At any rate, I offer my condolences again, and I wish you solace and comfort in your loss.

Liz (Wordwitch)

 

Re: Strange feelings after death of friend » NikkiT2

Posted by Dinah on November 3, 2003, at 21:37:14

In reply to Strange feelings after death of friend, posted by NikkiT2 on November 3, 2003, at 16:53:48

I'm sorry for your loss, Nikki. I think all sorts of strange feelings and thoughts in the face of an unexpected loss are perfectly understandable.

I'm sorry I don't recall, but do you have a faith base to help you struggle with these questions? Although heaven knows that it hasn't helped me overmuch when it comes to death.

Take care of yourself, and allow yourself full permission to grieve.

 

Re: Strange feelings after death of friend » NikkiT2

Posted by noa on November 4, 2003, at 1:25:13

In reply to Strange feelings after death of friend, posted by NikkiT2 on November 3, 2003, at 16:53:48

Sorry, Nikki, about your friend.

 

And another...

Posted by NikkiT2 on November 4, 2003, at 5:49:43

In reply to Strange feelings after death of friend, posted by NikkiT2 on November 3, 2003, at 16:53:48

I've just had a call to tell me a good family friend was found yesterday.. She'd been my hairdresser most ofmy life, and my mums, and we were really very close to her.. we even fixed her up with my sis in laws uncle..

She was only 45.. and her boyfriend found her dead in her bed last night.

Thats three friends in two weeks (the first was Mums best friend, but that was expected as she had Motor Neurone disease)..
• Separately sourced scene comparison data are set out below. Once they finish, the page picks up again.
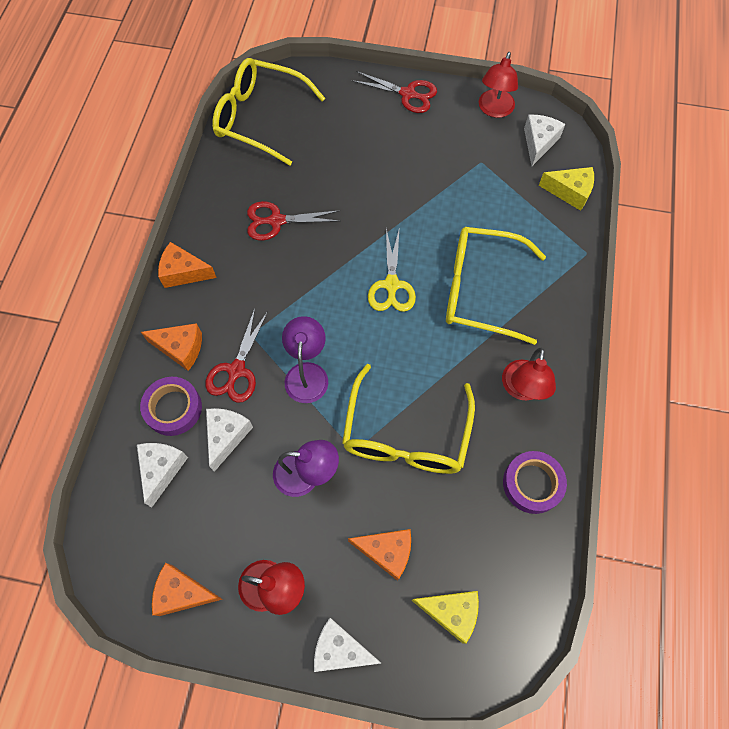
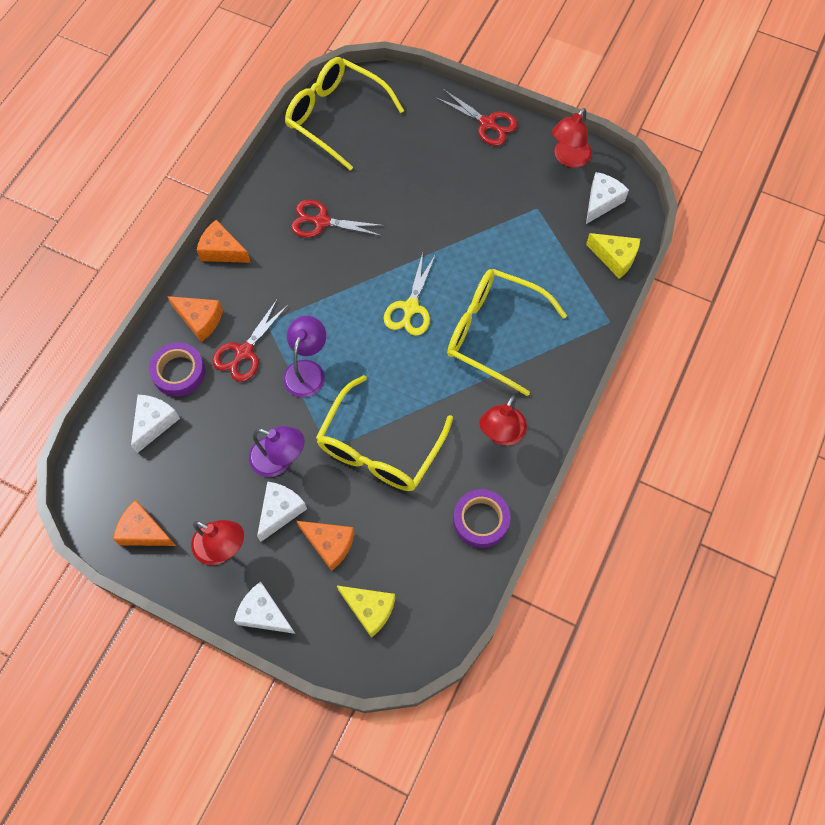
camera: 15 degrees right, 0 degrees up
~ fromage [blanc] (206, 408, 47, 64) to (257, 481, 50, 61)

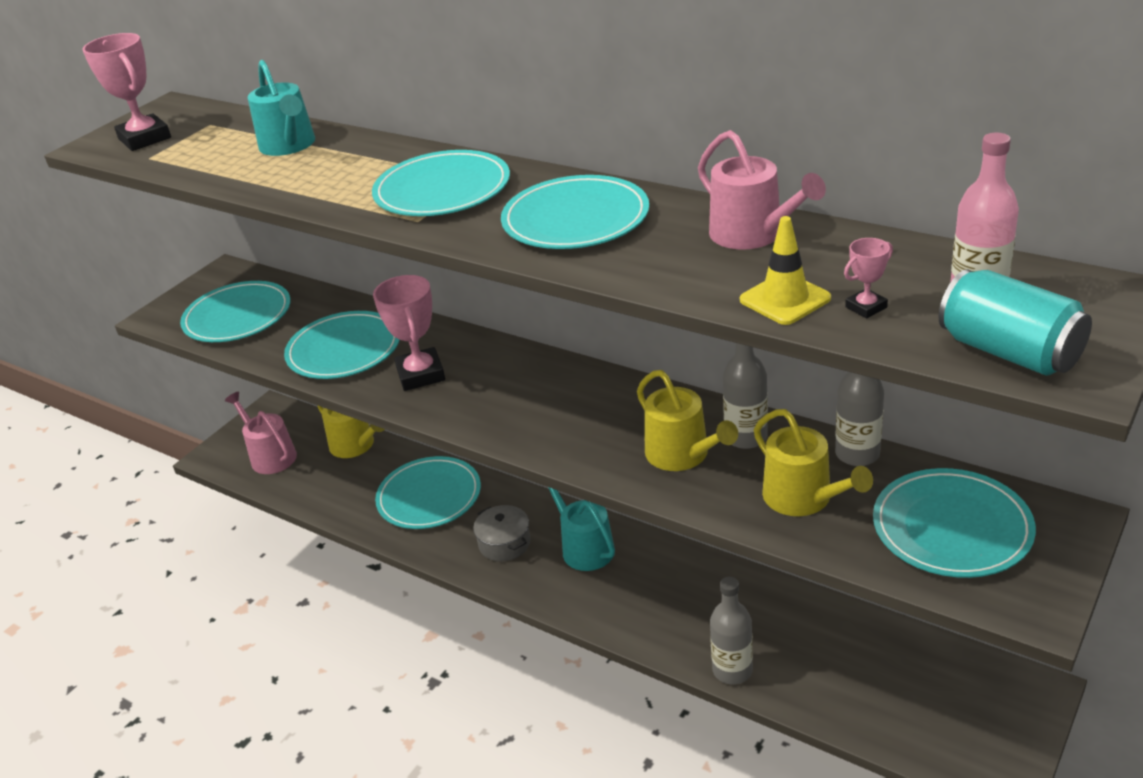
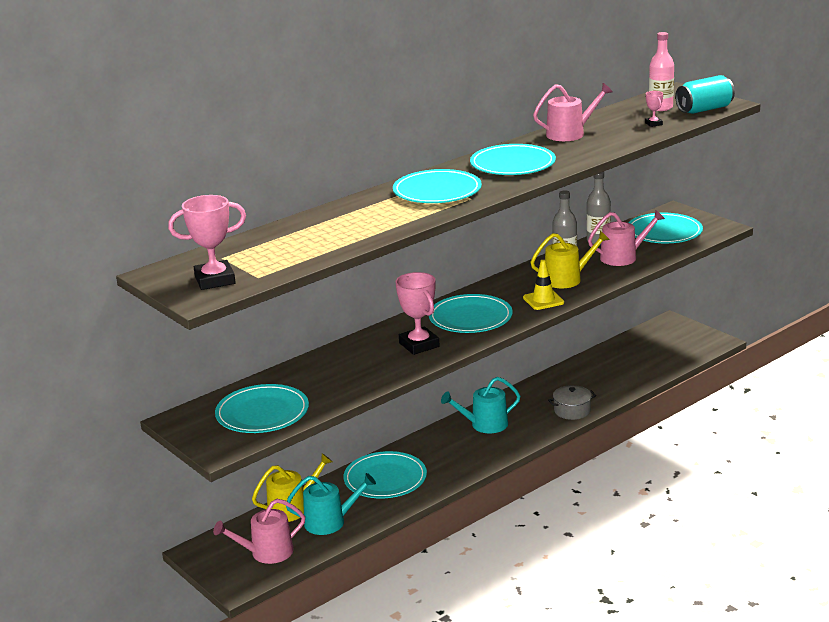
camera: 75 degrees left, 10 degrees down
~ arrosoir [turquoise] (248, 60, 67, 96) to (286, 473, 90, 62)
~ assiette [turquoise] (284, 311, 115, 68) to (429, 294, 84, 39)
~ trophée [rose] (373, 275, 72, 116) = (396, 272, 44, 83) 60 degrees clockwise
~ marmite [gris] (473, 505, 58, 56) to (548, 385, 48, 35)
- bouteille [gris] (710, 577, 43, 108)
~ cône de chantier [jaune] (740, 216, 91, 109) to (523, 260, 41, 50)
~ arrosoir [jaune] (754, 409, 119, 107) to arrosoir [rose] (588, 210, 77, 56)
Lets hope that as they say, things come in three's and this is the end of it.

Nikki xxx

 

Re: And another... » NikkiT2

Posted by fallsfall on November 4, 2003, at 7:00:15

In reply to And another..., posted by NikkiT2 on November 4, 2003, at 5:49:43

Oh Nikki,

This is quite enough. Please take care of yourself. That might mean talking with friends or family, or taking an extra nap, or watching a movie, or writing a letter to the people who you have lost to say those last few things, and of course, posting here.

((((Nikki))))

 

Re: And another... » NikkiT2

Posted by Dinah on November 4, 2003, at 8:29:57

In reply to And another..., posted by NikkiT2 on November 4, 2003, at 5:49:43

I am so sorry, Nikki. That is a lot to process at once. Be kind to yourself.

 

Re: And another... » NikkiT2

Posted by judy1 on November 4, 2003, at 9:49:59

In reply to And another..., posted by NikkiT2 on November 4, 2003, at 5:49:43

I'm so sorry Nikki. I imagine you're somewhat in shock and I would expect it to take a while for you to feel normal about things. Whenever a person of our own age dies, it's normal to question our own mortality, and I think this may be what's going on with your friend's death. I'm sure you know the stages of grief- and denial is a big one. Take care of yourself- judy

 

Re: And another... » NikkiT2

Posted by Liligoth on November 5, 2003, at 0:16:40

In reply to And another..., posted by NikkiT2 on November 4, 2003, at 5:49:43

so sorry to hear of all this sadness in your life right now. I understand how you feel having lost 2 friends to breast cancer 6 months apart. This was a couple of years ago & it really did my head in for a while. Try not to dwell too much on it if you can.